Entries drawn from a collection

--- START ---

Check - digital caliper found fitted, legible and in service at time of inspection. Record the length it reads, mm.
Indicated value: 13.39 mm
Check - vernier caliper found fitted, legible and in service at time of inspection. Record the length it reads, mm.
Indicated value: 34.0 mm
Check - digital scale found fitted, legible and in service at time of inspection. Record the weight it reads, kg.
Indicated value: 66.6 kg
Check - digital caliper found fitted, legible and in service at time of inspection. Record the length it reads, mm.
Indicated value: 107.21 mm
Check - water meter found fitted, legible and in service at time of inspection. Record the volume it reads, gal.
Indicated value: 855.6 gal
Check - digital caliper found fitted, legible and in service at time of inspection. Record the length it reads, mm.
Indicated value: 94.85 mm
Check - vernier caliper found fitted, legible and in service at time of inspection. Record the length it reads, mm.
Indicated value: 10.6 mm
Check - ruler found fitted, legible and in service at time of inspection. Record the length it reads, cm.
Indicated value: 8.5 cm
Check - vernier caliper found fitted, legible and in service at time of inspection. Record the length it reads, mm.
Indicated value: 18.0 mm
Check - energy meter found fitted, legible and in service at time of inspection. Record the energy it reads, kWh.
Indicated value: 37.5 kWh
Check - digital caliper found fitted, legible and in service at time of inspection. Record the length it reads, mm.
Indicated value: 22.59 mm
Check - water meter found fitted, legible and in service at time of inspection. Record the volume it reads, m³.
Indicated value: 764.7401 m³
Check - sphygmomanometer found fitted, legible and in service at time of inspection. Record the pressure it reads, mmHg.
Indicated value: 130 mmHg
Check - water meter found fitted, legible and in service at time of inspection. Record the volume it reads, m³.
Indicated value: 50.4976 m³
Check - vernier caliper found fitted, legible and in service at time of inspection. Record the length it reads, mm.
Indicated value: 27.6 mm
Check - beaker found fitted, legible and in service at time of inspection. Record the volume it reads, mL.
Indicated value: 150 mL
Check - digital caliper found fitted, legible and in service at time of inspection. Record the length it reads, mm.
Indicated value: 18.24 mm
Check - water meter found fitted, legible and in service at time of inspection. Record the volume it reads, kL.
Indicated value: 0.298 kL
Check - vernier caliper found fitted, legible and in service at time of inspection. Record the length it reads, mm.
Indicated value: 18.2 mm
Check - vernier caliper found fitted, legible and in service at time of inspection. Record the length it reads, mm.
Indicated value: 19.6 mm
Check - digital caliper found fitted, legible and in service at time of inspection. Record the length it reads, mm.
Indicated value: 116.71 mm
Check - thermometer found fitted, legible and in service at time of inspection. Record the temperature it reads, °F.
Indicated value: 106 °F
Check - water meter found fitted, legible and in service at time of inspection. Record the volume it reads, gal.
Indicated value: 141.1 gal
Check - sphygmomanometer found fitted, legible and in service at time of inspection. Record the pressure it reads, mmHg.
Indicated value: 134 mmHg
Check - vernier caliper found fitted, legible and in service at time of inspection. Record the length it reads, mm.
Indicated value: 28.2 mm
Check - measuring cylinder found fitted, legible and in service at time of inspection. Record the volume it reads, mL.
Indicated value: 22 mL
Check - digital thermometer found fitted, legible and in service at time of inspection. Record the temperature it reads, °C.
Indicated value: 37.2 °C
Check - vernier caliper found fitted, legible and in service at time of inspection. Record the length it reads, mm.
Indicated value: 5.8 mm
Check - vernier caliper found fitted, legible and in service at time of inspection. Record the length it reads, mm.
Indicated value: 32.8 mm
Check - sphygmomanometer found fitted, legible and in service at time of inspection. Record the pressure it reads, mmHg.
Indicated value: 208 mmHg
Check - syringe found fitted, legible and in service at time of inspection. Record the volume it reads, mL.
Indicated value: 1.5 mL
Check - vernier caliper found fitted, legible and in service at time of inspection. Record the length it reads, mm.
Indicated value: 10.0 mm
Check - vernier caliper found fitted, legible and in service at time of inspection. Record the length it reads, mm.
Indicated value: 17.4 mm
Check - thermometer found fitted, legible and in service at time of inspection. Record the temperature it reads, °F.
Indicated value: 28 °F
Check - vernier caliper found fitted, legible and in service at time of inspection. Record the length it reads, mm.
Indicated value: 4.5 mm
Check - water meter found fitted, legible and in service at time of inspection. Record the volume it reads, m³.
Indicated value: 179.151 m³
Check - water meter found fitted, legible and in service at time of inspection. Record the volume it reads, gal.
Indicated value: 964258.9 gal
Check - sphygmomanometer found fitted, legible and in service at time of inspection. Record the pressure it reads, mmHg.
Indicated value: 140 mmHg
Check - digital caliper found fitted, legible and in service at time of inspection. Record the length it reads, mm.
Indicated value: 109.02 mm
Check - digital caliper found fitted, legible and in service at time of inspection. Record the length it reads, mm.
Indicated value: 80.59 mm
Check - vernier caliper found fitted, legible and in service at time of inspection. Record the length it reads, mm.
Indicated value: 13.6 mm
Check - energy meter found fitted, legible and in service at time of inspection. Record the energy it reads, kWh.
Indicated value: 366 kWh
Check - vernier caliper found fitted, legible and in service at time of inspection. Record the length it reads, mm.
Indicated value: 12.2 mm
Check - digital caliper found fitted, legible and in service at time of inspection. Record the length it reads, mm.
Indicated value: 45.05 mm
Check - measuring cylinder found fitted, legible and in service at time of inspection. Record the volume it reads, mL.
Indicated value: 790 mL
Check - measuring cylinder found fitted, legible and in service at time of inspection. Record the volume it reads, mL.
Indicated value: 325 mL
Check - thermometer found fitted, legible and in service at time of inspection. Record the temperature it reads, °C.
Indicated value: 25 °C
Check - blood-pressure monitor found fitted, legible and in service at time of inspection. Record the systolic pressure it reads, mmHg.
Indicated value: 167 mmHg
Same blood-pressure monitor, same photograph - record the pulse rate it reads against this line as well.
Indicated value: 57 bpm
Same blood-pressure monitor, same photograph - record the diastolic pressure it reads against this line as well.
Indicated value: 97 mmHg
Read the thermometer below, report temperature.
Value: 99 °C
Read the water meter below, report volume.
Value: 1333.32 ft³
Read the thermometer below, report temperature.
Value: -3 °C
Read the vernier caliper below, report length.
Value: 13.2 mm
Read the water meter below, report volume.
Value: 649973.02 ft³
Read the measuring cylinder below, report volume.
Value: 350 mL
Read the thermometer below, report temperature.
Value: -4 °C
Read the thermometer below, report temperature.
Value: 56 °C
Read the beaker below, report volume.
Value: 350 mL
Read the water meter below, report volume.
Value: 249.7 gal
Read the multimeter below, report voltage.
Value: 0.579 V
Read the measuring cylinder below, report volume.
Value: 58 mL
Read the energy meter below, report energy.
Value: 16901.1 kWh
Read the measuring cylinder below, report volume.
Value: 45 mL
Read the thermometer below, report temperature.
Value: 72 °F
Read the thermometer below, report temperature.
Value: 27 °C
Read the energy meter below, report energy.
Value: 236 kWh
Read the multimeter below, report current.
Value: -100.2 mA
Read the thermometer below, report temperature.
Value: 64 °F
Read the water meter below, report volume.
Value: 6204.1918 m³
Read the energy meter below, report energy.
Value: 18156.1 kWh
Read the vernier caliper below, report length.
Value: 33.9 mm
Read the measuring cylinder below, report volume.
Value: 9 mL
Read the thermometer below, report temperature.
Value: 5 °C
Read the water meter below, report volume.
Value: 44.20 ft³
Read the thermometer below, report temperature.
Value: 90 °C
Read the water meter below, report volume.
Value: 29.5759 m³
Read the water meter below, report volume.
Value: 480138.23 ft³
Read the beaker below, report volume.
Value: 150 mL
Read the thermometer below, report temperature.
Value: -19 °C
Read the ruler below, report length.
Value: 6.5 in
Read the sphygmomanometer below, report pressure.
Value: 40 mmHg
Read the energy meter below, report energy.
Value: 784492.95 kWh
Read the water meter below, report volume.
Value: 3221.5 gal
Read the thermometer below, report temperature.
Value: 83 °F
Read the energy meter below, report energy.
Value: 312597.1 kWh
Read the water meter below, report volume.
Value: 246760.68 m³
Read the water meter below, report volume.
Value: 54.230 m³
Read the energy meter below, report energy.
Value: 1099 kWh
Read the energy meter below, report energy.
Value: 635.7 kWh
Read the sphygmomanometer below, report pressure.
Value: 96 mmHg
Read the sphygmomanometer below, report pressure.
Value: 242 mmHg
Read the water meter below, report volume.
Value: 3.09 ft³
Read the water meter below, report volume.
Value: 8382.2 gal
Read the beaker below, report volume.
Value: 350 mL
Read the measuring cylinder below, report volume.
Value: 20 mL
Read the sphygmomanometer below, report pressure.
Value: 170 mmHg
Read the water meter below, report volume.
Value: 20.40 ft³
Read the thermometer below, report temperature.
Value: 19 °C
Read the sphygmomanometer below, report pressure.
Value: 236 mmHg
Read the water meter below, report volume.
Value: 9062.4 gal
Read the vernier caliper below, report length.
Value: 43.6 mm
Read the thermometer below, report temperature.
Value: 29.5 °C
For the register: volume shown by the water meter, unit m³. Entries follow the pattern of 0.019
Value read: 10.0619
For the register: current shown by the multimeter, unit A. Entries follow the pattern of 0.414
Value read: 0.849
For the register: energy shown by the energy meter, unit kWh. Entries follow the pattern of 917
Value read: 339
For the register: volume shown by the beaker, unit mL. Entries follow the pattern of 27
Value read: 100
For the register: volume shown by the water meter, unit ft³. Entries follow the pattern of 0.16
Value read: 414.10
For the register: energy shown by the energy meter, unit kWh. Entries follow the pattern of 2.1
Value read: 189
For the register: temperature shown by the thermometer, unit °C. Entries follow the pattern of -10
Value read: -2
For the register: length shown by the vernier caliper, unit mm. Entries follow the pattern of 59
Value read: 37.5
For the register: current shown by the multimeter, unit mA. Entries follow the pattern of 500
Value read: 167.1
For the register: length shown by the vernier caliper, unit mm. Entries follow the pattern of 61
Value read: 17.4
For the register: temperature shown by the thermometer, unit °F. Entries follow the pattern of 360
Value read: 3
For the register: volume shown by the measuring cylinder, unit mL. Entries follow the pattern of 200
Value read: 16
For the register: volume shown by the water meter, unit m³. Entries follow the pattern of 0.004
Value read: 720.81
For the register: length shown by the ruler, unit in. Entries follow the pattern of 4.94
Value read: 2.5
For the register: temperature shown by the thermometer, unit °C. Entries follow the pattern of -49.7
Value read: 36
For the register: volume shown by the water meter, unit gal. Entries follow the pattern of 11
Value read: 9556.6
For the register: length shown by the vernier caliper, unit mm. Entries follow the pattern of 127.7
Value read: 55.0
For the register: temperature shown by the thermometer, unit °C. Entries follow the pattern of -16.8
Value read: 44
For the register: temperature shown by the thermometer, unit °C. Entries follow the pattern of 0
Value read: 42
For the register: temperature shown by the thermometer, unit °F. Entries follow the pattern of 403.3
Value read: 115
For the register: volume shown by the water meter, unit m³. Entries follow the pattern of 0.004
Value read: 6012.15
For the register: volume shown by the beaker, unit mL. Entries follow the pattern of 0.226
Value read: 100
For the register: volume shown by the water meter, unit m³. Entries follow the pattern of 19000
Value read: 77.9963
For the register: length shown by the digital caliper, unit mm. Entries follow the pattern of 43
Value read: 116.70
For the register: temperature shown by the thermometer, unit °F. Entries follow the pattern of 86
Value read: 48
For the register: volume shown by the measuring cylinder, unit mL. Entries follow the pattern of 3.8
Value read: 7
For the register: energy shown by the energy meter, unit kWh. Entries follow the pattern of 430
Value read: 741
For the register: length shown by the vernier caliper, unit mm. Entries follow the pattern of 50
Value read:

--- END ---

# [TASK DESCRIPTION]
Tally the lines in the data that contain the string "against". Reply with the number alone.

# [ANSWER SPACE]
2